Figure 6.

STAT3 activation in MDSC from patients with melanoma and its inhibition by Napaucasin. PBMC from untreated patients with melanoma (stages I–IV) were analyzed by flow cytometry. (A) Representative dot plots for M-MDSC defined as CD33^highHLA-DR^low/neg and PMN-MDSC defined as CD33^dim HLA-DR^negCD66b⁺LIN⁻ are presented. (B) Cumulative data are shown as the percentage of pSTAT3⁺ cells among respective MDSC subsets (mean±SD, n=19). pSTAT3⁺ MDSC were gated according to isotype control. (C) PFS of patients with high (>58.2%, n=8) and low (<58.2%, n=7) pSTAT3⁺ M-MDSC frequencies is shown as a Kaplan–Meier curve. Follow-up period was 2 years. (D) Cumulative data are presented as the percentage of pSTAT3⁺ M-MDSC within total M-MDSC in patients with (n=11) or without (n=4) progression. (E) Human M-MDSCs were generated in vitro for 4 days with IL-6 and GM-CSF followed by coculture with activated CD3⁺ T cells labeled with cell proliferation dye eFluor 450 in the presence of 0.5 µM Napa or 0.005% DMSO. On 96 hours of incubation, T-cell proliferation was assessed by proliferation dye dilution measured by flow cytometry.

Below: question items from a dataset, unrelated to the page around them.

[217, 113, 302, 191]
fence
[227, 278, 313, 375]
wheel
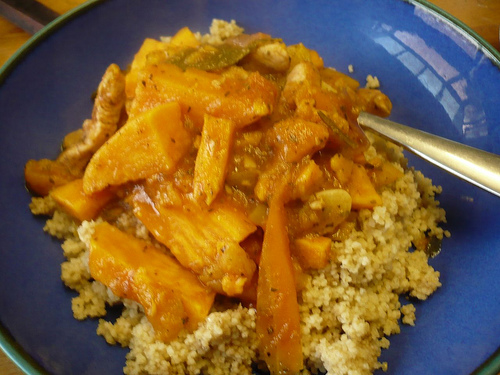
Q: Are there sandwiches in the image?
A: No, there are no sandwiches.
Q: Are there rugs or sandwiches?
A: No, there are no sandwiches or rugs.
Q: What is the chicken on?
A: The chicken is on the plate.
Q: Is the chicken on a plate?
A: Yes, the chicken is on a plate.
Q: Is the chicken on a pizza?
A: No, the chicken is on a plate.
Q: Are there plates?
A: Yes, there is a plate.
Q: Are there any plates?
A: Yes, there is a plate.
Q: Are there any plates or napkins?
A: Yes, there is a plate.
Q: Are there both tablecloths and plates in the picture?
A: No, there is a plate but no tablecloths.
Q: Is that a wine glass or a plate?
A: That is a plate.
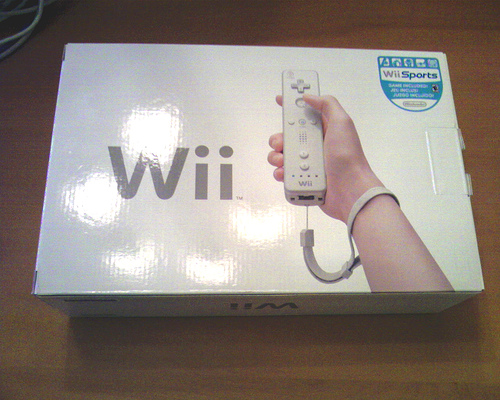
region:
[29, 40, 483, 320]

Cumulative data for T-cell proliferation are presented as the percentage of divided T cells norm. to the respective control of stimulated T cells alone (mean±SD, n=4). Statistics were performed on not norm. data. *P<0.05, **P<0.01, ***P<0.001. gen., generated; GM-CSF, granulocyte–macrophage colony-stimulating factor; IL, interleukin; MDSC, myeloid-derived suppressor cell; M-MDSC, monocytic myeloid-derived suppressor cell; Napa, Napabucasin; norm., normalized; PFS, progression-free survival; PMN, polymorphonuclear; STAT3, signal transducer and activator of transcription 3.